In that case, I don't think any changes are needed. Please use the method supported by the underlying requests library to trust the CA cert.

amigus avatar Oct 08 '21 05:10 amigus

Requests allows to provide a CA cert in a call with the verify parameter (https://docs.python-requests.org/en/latest/user/advanced/#ssl-cert-verification), but that's not exposed in this plugin. Having an option for that is probably a good idea in the long run.

felixfontein avatar Oct 08 '21 05:10 felixfontein

Request also supports setting the environment variable REQUESTS_CA_BUNDLE. That will negate the need to use the verify argument in the code, which seems like a more sensible solution, as this is an environment issue.

This list of trusted CAs can also be specified through the REQUESTS_CA_BUNDLE environment variable. If REQUESTS_CA_BUNDLE is not set, CURL_CA_BUNDLE will be used as fallback. (https://docs.python-requests.org/en/latest/user/advanced/#ssl-cert-verification)

EndlessTrax avatar Oct 08 '21 12:10 EndlessTrax

If Ansible were to expose verify so that we can piggyback, that's fine but, I don't see why a plugin should expose its underlying library so that users can avoid setting an environment variable to solve (per @EndlessTrax) an environment problem.

amigus avatar Oct 09 '21 04:10 amigus

@amigus Ansible does not use requests. Also this isn't about exposing the underlying library, but to provide an API that uses the underlying library to achieve common tasks, like proving a CA certificate to use for validation. If the plugin does not provide such an option, you are basically forcing users to try to find out what the underlying library does to try to achieve the correct behavior.

In this case, python-tss-sdk would need to provide such an option (and pass it on to the library it uses, requests), so that the plugin can tell python-tss-sdk what the user wants to do.

felixfontein avatar Oct 09 '21 08:10 felixfontein

Thank you everyone.

I would expect Ansible and the libraries it leverages to use the system default CA store which would be /etc/pki/tls/certs/ca-bundle.crt. This would make it unnecessary to specify extra environmental variables. If I don't need it with curl or openssl then why should Ansible force users to add that step? If the file exists already it should be tried automatically.

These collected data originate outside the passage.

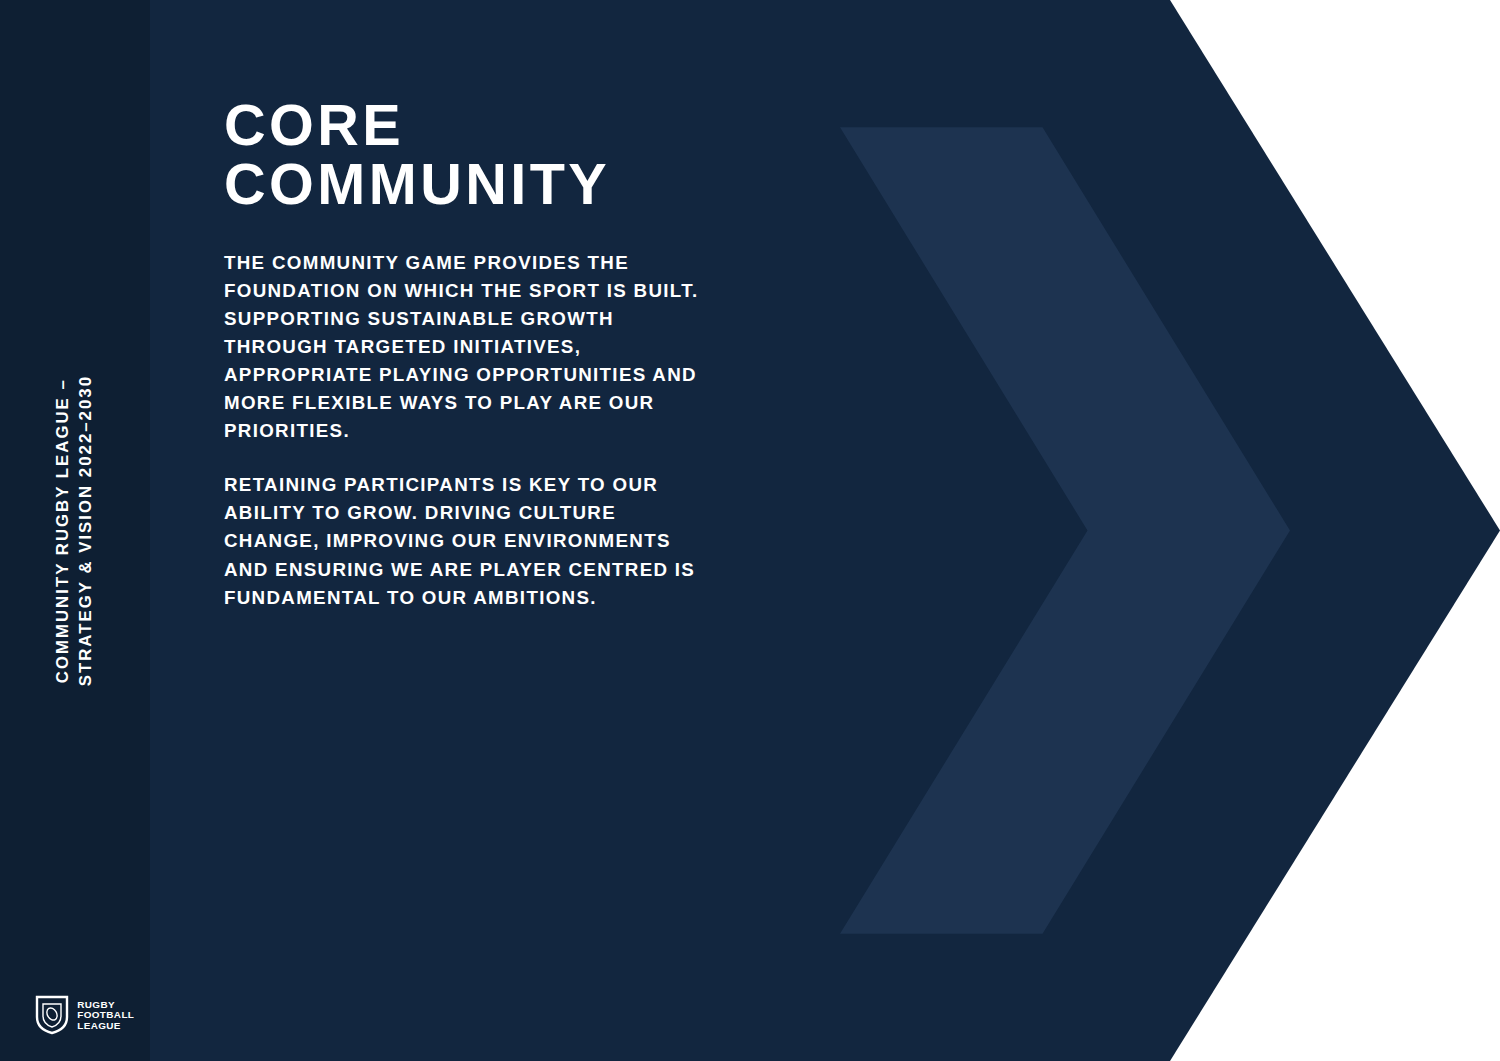Community Rugby League –
Strategy & Vision 2022–2030
Core Community
The community game provides the foundation on which the sport is built. Supporting sustainable growth through targeted initiatives, appropriate playing opportunities and more flexible ways to play are our priorities.
Retaining participants is key to our ability to grow. Driving culture change, improving our environments and ensuring we are player centred is fundamental to our ambitions.
Rugby
Football
League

ifelsefi avatar Oct 09 '21 17:10 ifelsefi

the system default CA store which would be /etc/pki/tls/certs/ca-bundle.crt.

I'm not sure what kind of system you're using, but neither on Arch Linux nor Debian /etc/pki/tls/ even exists. So this is not the "system default CA store" on Linux.

You can run python -c "import ssl; print(ssl.get_default_verify_paths())" to find out where Python by default find its CA certs. That will also be what Ansible uses. Requests (a third-party library that is used by the TSS SDK to do HTTPS requests) might ignore that store though, and rely only on certifi (https://pypi.org/project/certifi/), yet another root certificate store.

There's not much Ansible can do when plugins / modues decide to use requests (or are forced to use it since third-party libraries they use use it), except trying to offer a way to provide the CA cert as a module/plugin option.

felixfontein avatar Oct 10 '21 13:10 felixfontein

Likewise, I don't see why an individual Ansible plugin should couple itself to a particular location for a CA certificate bundle nor do I see why it should couple itself to a particular HTTP library by exposing that library's features.

Also, as @EndlessTrax said, this is an environmental issue and that's what environment variables are for.